■ ТЕКСТ УПРАЖНЕНИЯ
━━━

Д. Дилите. Гай Валерий Катулл / Античная литература
Из книги Д. Дилите
Античная литература
Пер. с литовского Н.К. Малинаускене
ISBN 5-87245-102-4
ГЛК, 2003. Обложка, 487 стр. Цена 150 р.
Гай Валерий Катулл (84—54 гг. до н.э.) теперь считается едва ли не самым известным лирическим поэтом античности, романтическим, одухотворенным певцом любви, предшественником современной поэзии [11, 85—100]. От его наследия сохранились не фрагменты из нескольких строк, как у греческих лириков, а целый сборник эмоциональных стихотворений.
Едва ли не самым известным из них является двустишие, выражающее сложную гамму чувств:
И ненавижу ее и люблю. «Почему же?» — ты спросишь.
Сам я не знаю, но так чувствую я — и томлюсь.
(85)
Другой, возможно, написал бы длинную элегию, а стихотворение, уместившееся у Катулла в две строчки, — это миниатюра [19, 33], в которой есть и противоречивая борьба чувств в сердце, и рациональный взгляд со стороны, и сдавленный крик, и изнуряющее углубление в причины такого состояния, и ответ: я не знаю, только чувствую, что это так, и страдаю. В тексте стихотворения нет ни одного существительного, только глаголы, выражающие не энергичное действие, но состояние кипящих чувств. Сказано простыми словами, безо всякой вычурности. Поэтому концентрацию мысли и лаконичность средств выражения можно считать основной особенностью поэзии Катулла.

━━━

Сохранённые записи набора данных
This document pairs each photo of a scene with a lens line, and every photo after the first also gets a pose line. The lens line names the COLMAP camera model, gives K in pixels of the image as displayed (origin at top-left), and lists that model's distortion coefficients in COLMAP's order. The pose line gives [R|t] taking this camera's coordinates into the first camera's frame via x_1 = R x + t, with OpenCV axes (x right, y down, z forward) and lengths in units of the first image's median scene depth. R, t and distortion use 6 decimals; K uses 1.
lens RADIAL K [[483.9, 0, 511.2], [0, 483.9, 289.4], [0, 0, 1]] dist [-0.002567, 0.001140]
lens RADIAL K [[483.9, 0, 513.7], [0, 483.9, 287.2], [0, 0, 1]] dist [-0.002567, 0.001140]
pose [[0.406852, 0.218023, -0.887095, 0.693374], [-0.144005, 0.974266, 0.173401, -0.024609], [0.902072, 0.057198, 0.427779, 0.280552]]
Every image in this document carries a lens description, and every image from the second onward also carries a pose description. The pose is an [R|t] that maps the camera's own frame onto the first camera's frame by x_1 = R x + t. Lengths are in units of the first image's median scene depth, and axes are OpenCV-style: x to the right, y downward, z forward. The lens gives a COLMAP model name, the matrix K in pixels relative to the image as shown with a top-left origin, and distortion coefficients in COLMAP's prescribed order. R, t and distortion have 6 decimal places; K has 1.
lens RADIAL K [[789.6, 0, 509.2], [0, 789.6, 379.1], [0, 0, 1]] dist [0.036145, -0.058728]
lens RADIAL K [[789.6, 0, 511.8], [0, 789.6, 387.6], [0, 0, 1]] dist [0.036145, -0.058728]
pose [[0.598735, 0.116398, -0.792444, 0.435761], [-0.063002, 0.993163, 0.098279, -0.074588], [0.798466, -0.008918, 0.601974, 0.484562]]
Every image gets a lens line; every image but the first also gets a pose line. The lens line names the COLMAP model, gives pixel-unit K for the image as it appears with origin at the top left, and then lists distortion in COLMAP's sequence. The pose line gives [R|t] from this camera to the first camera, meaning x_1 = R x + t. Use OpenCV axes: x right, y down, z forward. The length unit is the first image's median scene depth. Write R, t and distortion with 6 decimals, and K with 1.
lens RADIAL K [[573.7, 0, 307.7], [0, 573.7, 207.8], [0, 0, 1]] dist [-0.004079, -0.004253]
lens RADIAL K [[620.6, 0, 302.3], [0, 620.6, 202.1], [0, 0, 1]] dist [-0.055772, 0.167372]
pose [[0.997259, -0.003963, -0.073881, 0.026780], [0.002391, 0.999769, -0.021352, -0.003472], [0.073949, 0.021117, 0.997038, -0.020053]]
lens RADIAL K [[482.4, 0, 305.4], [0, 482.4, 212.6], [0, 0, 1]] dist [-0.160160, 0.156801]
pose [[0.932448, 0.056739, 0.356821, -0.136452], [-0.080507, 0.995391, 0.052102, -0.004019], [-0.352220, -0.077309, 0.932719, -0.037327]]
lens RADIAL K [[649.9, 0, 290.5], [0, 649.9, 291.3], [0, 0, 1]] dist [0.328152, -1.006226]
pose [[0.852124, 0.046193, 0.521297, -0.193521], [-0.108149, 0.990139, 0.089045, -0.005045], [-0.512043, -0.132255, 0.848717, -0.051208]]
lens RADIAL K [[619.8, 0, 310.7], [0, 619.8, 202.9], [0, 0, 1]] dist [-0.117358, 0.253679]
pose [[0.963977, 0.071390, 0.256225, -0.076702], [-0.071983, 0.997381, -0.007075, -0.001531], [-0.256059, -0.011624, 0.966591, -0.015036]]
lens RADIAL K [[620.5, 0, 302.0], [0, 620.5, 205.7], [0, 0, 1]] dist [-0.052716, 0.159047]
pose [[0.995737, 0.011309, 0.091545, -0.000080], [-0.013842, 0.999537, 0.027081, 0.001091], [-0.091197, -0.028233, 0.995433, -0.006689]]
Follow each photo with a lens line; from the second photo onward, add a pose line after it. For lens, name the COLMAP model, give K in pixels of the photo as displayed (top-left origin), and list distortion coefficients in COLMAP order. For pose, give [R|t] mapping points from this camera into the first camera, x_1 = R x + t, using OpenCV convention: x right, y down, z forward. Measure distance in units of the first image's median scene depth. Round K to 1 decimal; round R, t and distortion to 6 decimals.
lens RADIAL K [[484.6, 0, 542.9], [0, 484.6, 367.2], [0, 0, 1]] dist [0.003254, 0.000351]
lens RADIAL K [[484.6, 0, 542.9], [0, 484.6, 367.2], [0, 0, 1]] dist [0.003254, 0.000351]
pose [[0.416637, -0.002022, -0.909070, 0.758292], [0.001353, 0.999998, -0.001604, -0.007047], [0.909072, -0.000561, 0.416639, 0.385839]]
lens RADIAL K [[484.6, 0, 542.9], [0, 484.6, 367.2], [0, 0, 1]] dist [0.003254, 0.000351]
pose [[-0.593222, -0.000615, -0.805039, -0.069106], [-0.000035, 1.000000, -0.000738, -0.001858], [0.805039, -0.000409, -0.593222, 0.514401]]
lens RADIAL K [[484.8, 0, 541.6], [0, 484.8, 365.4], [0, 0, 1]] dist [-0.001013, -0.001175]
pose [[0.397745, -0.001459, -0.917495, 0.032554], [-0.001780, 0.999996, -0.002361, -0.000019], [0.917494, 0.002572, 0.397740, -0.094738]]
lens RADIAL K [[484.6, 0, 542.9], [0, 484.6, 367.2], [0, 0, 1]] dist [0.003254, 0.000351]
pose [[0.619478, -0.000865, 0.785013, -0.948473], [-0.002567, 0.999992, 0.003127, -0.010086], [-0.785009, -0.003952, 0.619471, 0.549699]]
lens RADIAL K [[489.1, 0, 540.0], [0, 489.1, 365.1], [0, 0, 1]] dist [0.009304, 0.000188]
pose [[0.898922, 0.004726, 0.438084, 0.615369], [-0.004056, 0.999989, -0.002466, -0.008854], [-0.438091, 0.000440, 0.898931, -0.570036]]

━━━

■ ПРОВЕРЬТЕ ПОНИМАНИЕ
A – Пожалуйста, перескажите короче абзац текста о Катулле, начинающийся словами «Другой, возможно, написал бы», и сохраните его главные факты.
B – В какие годы жил Гай Валерий Катулл согласно тексту о Катулле?
C – Продолжите текст о Катулле после его последнего предложения.
Список для выполнения заданий не понадобится.

■ ОТВЕТЫ К УПРАЖНЕНИЮ
A – Где другой поэт написал бы длинную элегию, у Катулла получилась миниатюра в две строки. В ней есть борьба противоречивых чувств, взгляд со стороны, сдавленный крик, поиск причин и ответ: не знаю, но чувствую, что это так, и страдаю. В стихотворении нет ни одного существительного, только глаголы, выражающие состояние кипящих чувств. Сказано оно простыми словами. Поэтому главной особенностью поэзии Катулла можно считать концентрацию мысли и лаконичность средств выражения.

B – Катулл жил в 84—54 гг. до н.э.

C –
Замечено, что не только в коротких, но даже и в более длинных стихотворениях, написанных гекзаметром, Катулл избегает переноса предложения в следующую строку (enjambement), стремясь уложить мысль в одну строчку [8, 147]. Экономия слов была не только проявлением поэтической природы автора, но и частью программы как его самого, так и его единомышленников.
Катулл был не римлянином. Биография поэта известна недостаточно. Обычно ее пытаются воссоздать, опираясь на его поэзию [17]. Его родина — Северная Италия, город Верона и его окрестности. Отец поэта был богатым, почитаемым и известным человеком в тех краях. Он купил сыну небольшое поместье неподалеку от Рима, возможно, надеясь, что тот, женившись там на римлянке, получит гражданство, а его дети уже от рождения будут римлянами3. Самому юному поэту, видимо, было важнее, что Рим был столицей, центром культурной жизни. Только там он мог прославиться, дождаться признания. Прибыв в Рим, Катулл нашел здесь ровесников, съехавшихся сюда из Северной Италии, которые сообща с местными поэтами составили кружок почитателей эллинистической поэзии. Они старались следовать Каллимаху, умевшему создавать краткие, но обдуманные произведения, отсеивать, отбрасывать все, что не нужно. Катулл восхищается, что его соотечественник Гай Гельвий Цинна небольшую поэму писал девять лет (95, 1—2). Эти переводчики и подражатели Каллимаха, Эвфориона и других александрийцев были названы неотериками по выражению их знаменитого современника Цицерона (Ad Att. VII 2,1). Неизвестно, называл ли их так еще кто-нибудь в Риме, но в исследованиях по античной литературе этот термин прижился. От творчества неотериков сохранилась только поэзия Катулла — 116 стихотворений.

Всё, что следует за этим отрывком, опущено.